DATA EXCERPT below:

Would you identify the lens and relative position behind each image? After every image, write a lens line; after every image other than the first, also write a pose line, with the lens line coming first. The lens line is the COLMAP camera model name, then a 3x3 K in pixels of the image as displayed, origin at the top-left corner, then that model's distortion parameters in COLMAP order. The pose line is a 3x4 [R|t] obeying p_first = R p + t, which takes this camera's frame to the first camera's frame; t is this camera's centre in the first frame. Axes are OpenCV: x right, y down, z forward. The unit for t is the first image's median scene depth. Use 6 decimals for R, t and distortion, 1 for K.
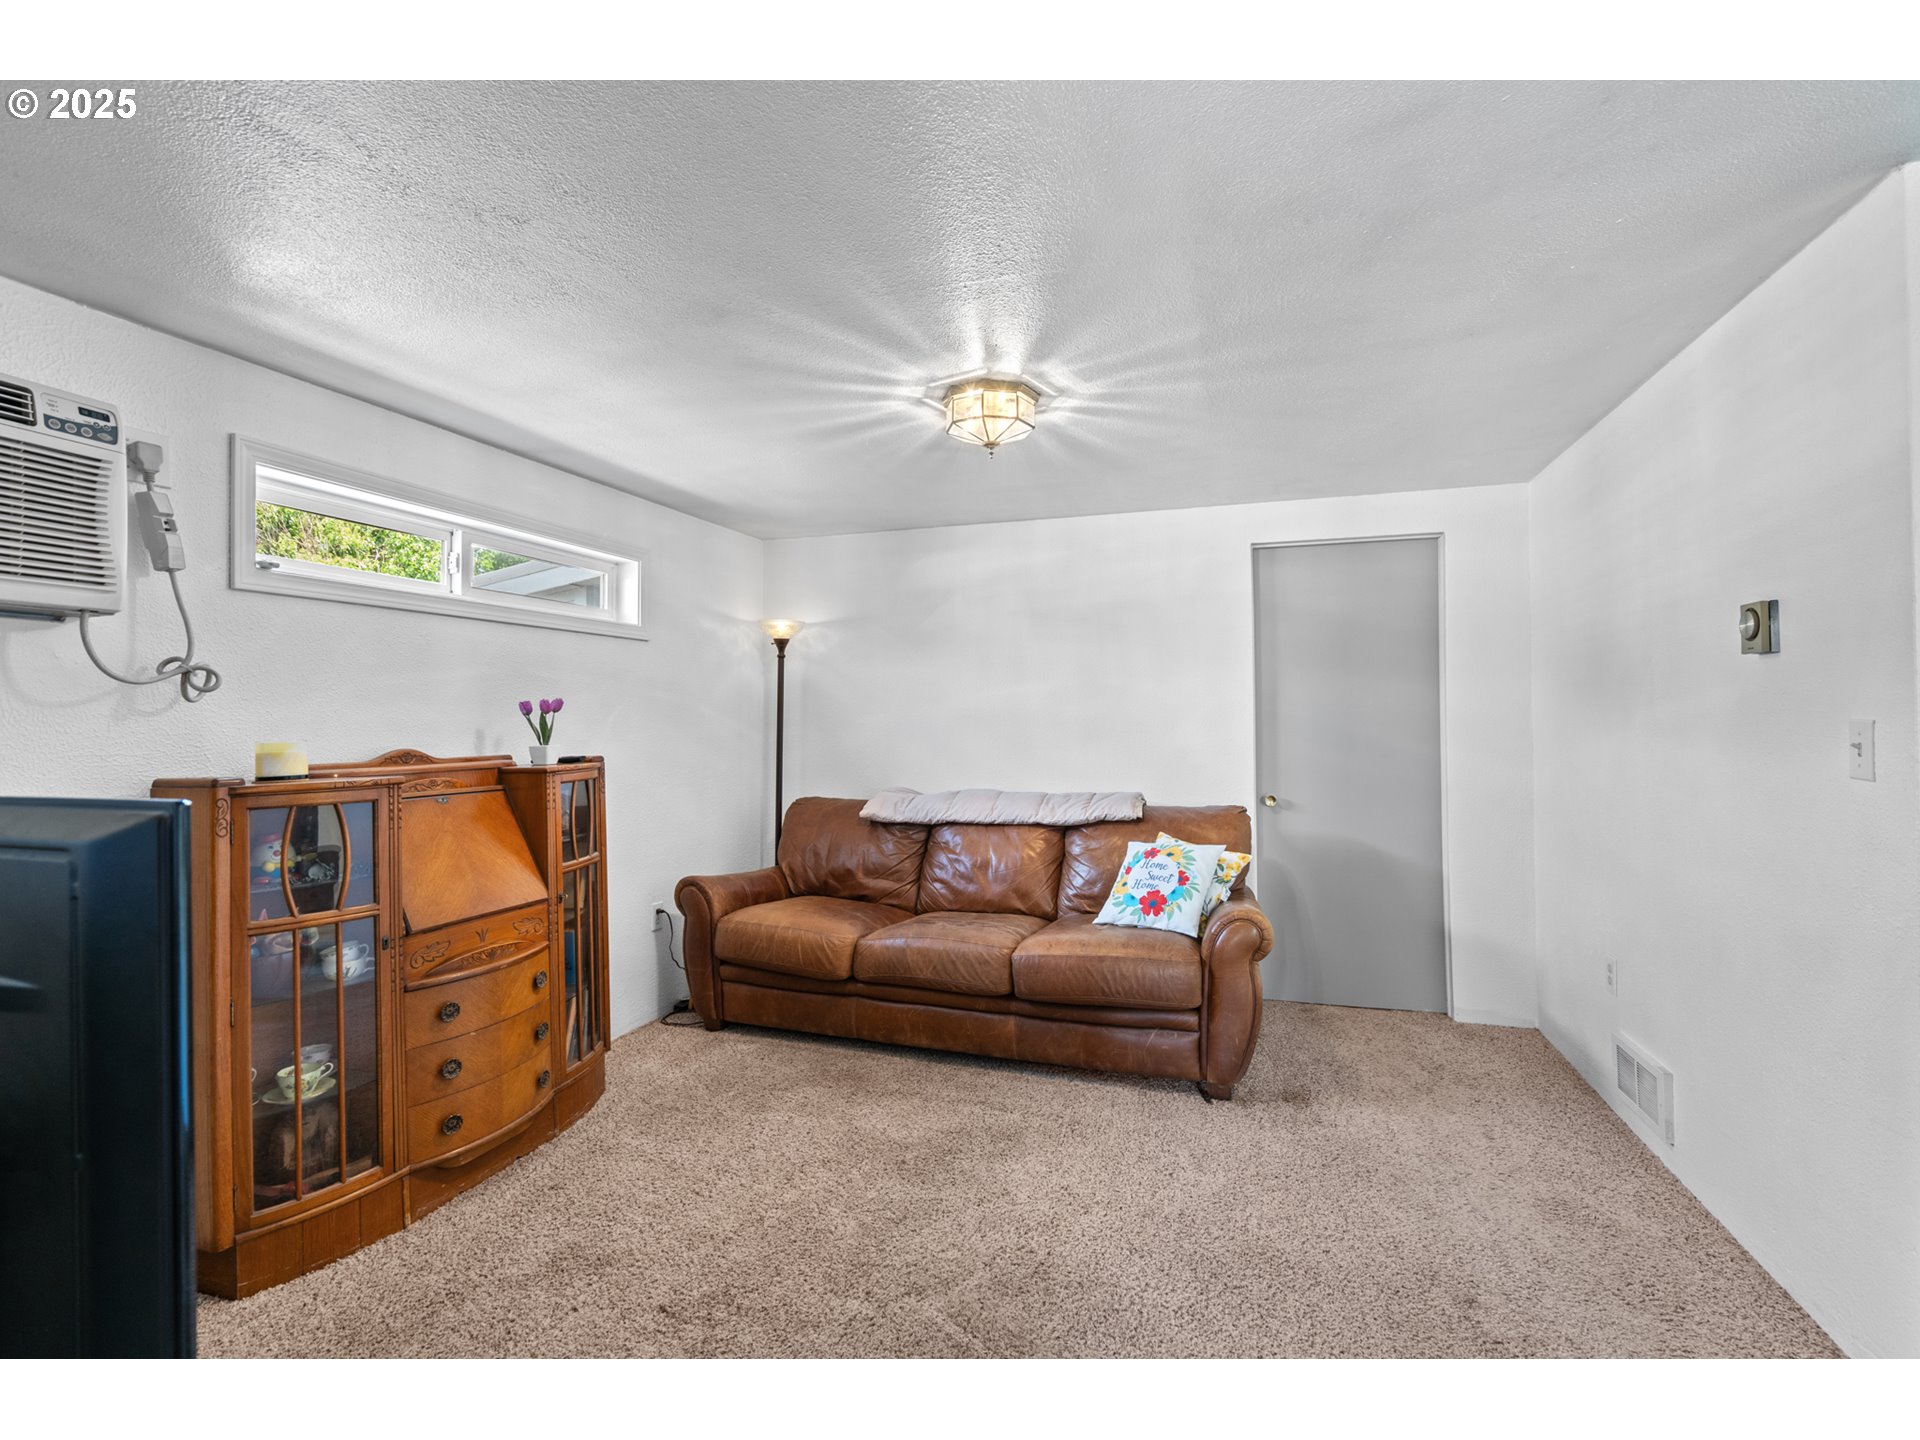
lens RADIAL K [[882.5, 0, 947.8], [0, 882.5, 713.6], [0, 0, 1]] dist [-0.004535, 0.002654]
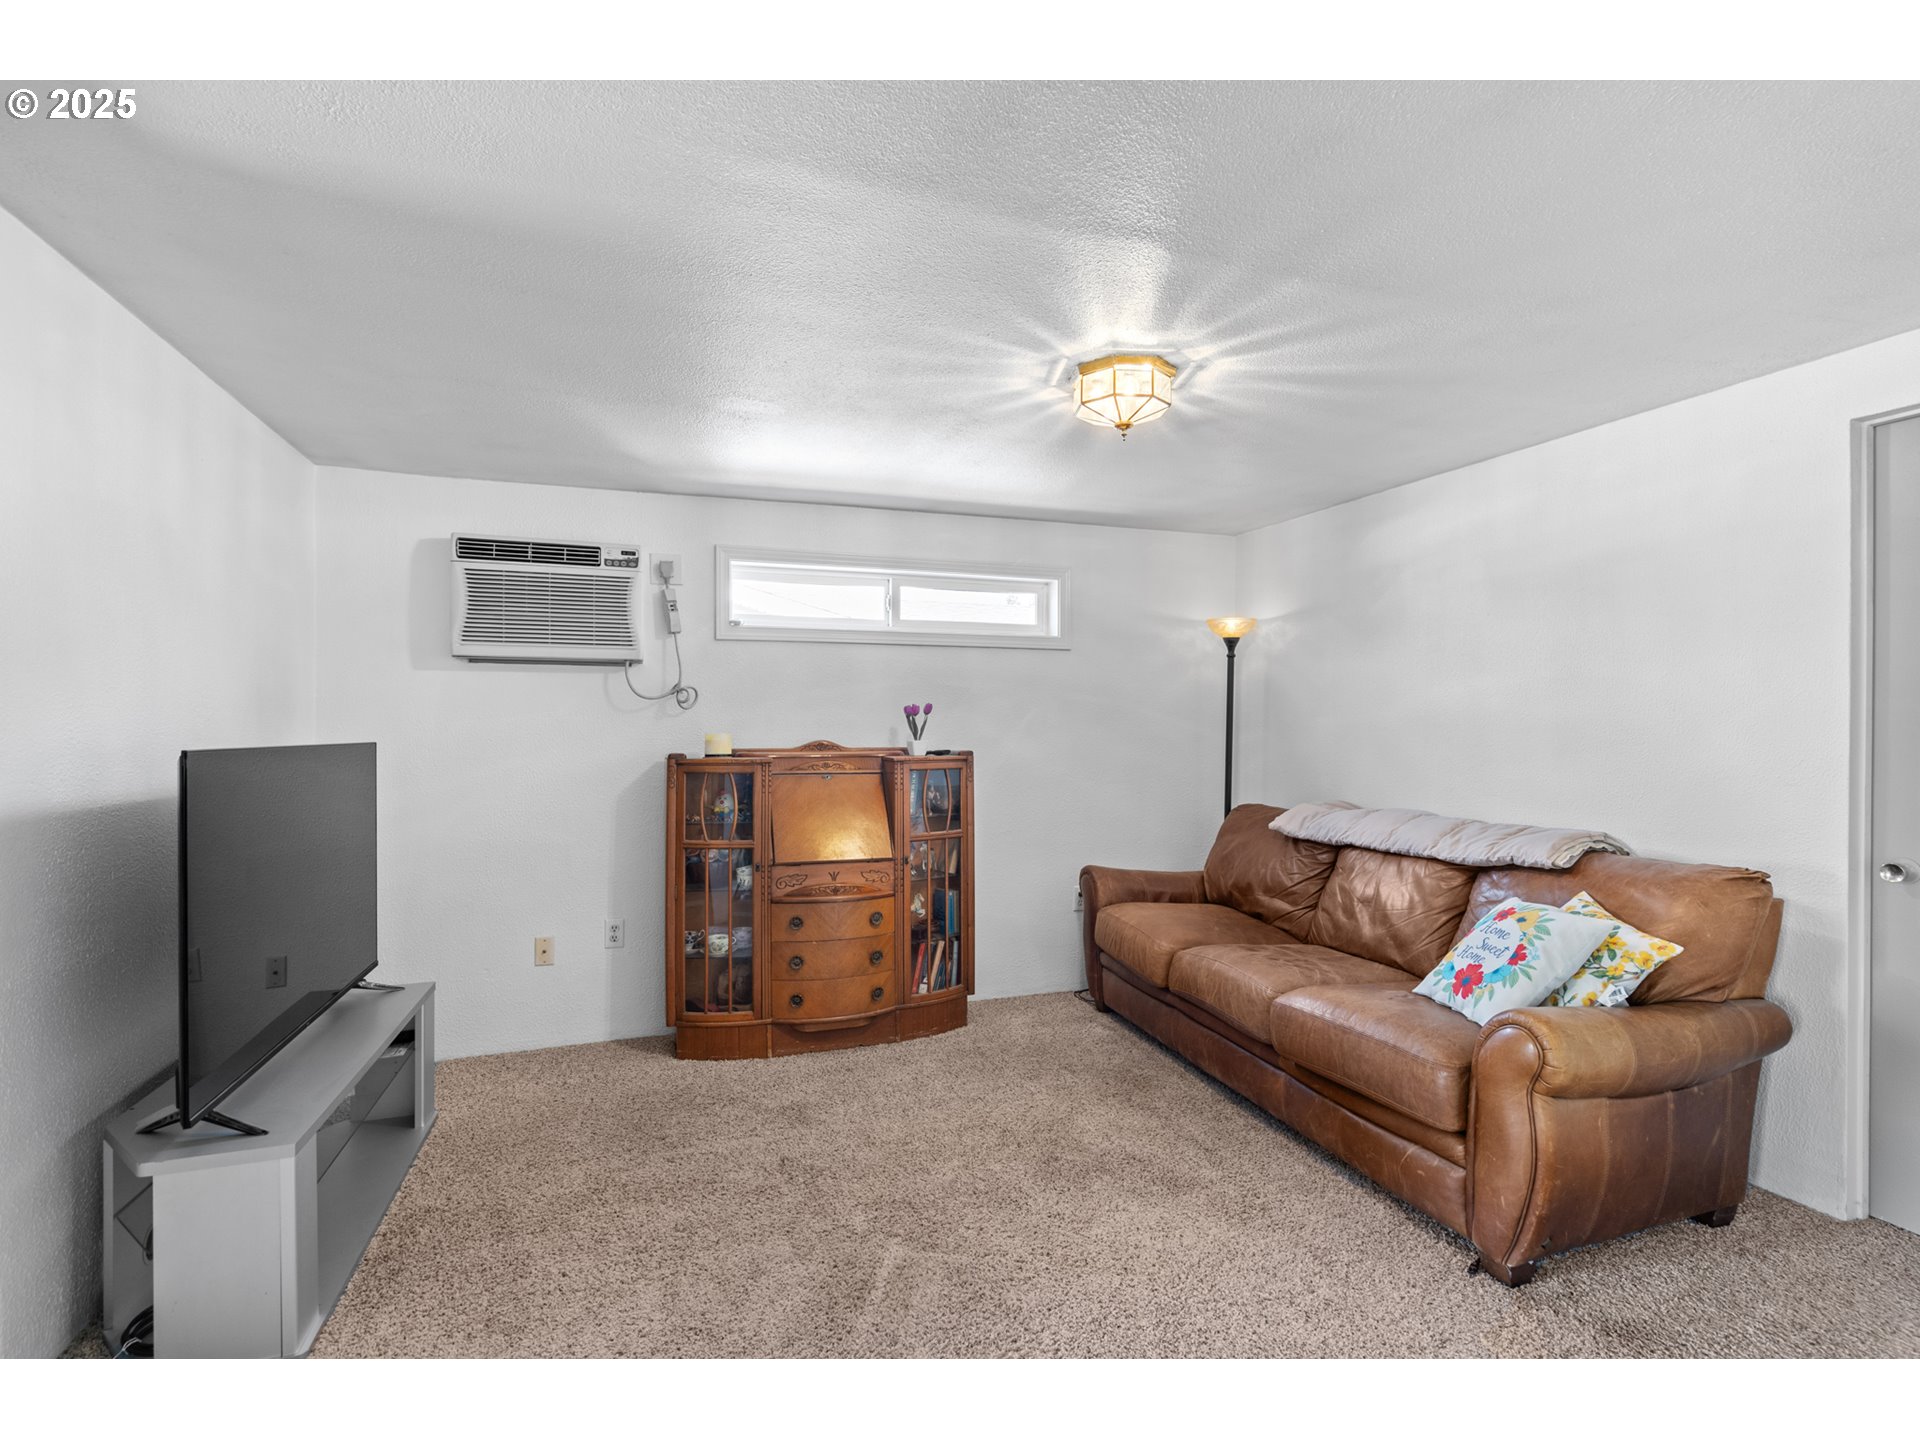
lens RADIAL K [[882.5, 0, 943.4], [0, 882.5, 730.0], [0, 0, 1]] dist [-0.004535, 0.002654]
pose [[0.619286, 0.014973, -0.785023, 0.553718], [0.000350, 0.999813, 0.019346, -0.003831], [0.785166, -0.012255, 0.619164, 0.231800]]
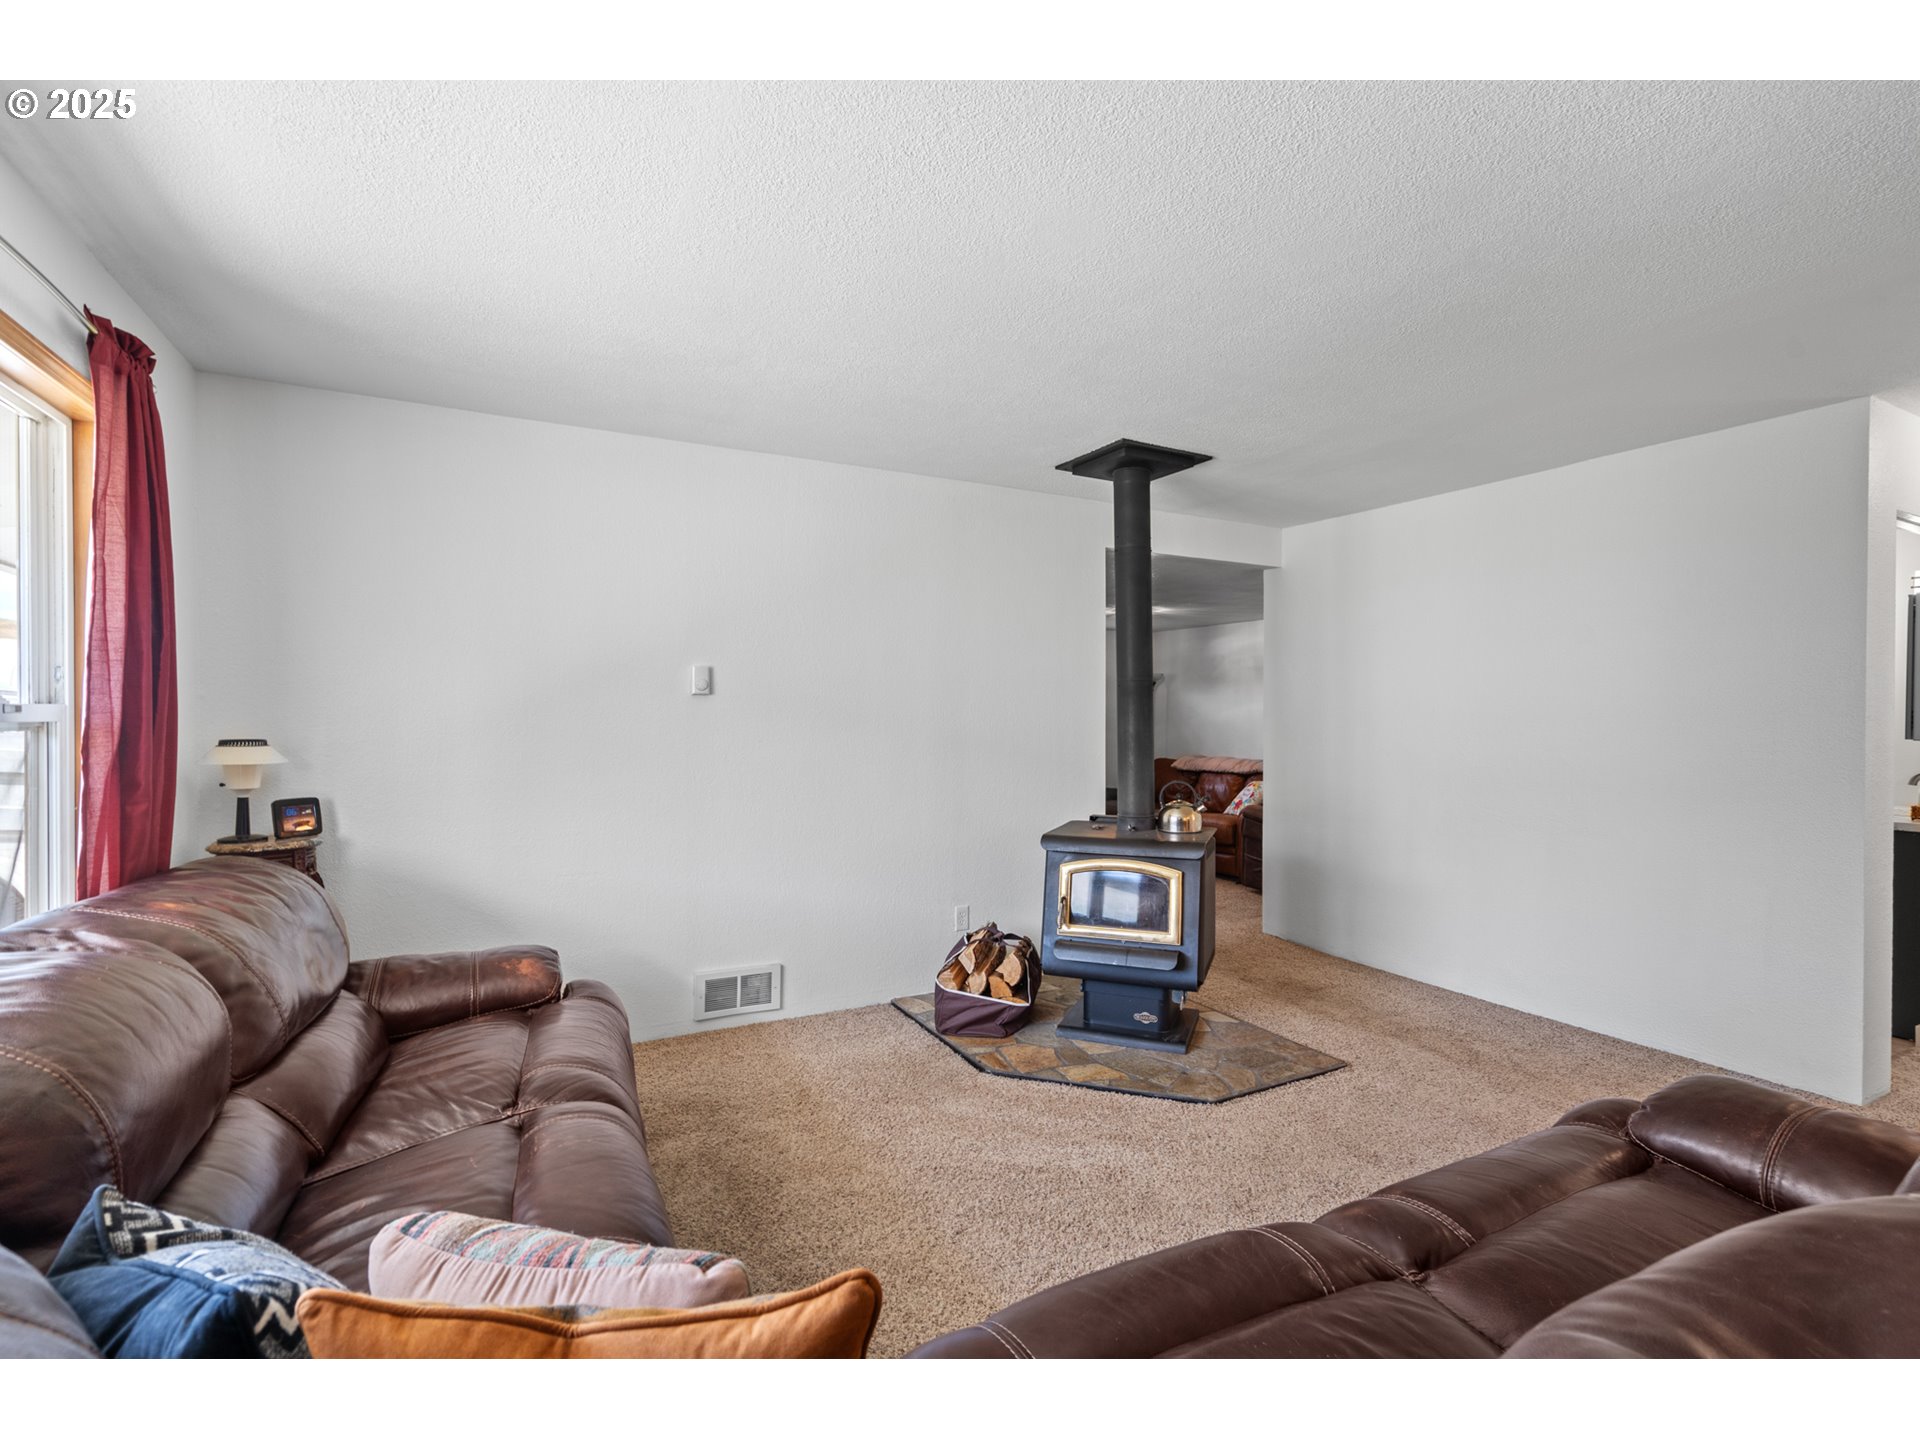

End of DATA EXCERPT.

WHAT YOU WILL DO.
Could you retype the whole listing word for word, minus its pictures?

ANSWER BELOW.
Would you identify the lens and relative position behind each image? After every image, write a lens line; after every image other than the first, also write a pose line, with the lens line coming first. The lens line is the COLMAP camera model name, then a 3x3 K in pixels of the image as displayed, origin at the top-left corner, then that model's distortion parameters in COLMAP order. The pose line is a 3x4 [R|t] obeying p_first = R p + t, which takes this camera's frame to the first camera's frame; t is this camera's centre in the first frame. Axes are OpenCV: x right, y down, z forward. The unit for t is the first image's median scene depth. Use 6 decimals for R, t and distortion, 1 for K.
lens RADIAL K [[882.5, 0, 947.8], [0, 882.5, 713.6], [0, 0, 1]] dist [-0.004535, 0.002654]
lens RADIAL K [[882.5, 0, 943.4], [0, 882.5, 730.0], [0, 0, 1]] dist [-0.004535, 0.002654]
pose [[0.619286, 0.014973, -0.785023, 0.553718], [0.000350, 0.999813, 0.019346, -0.003831], [0.785166, -0.012255, 0.619164, 0.231800]]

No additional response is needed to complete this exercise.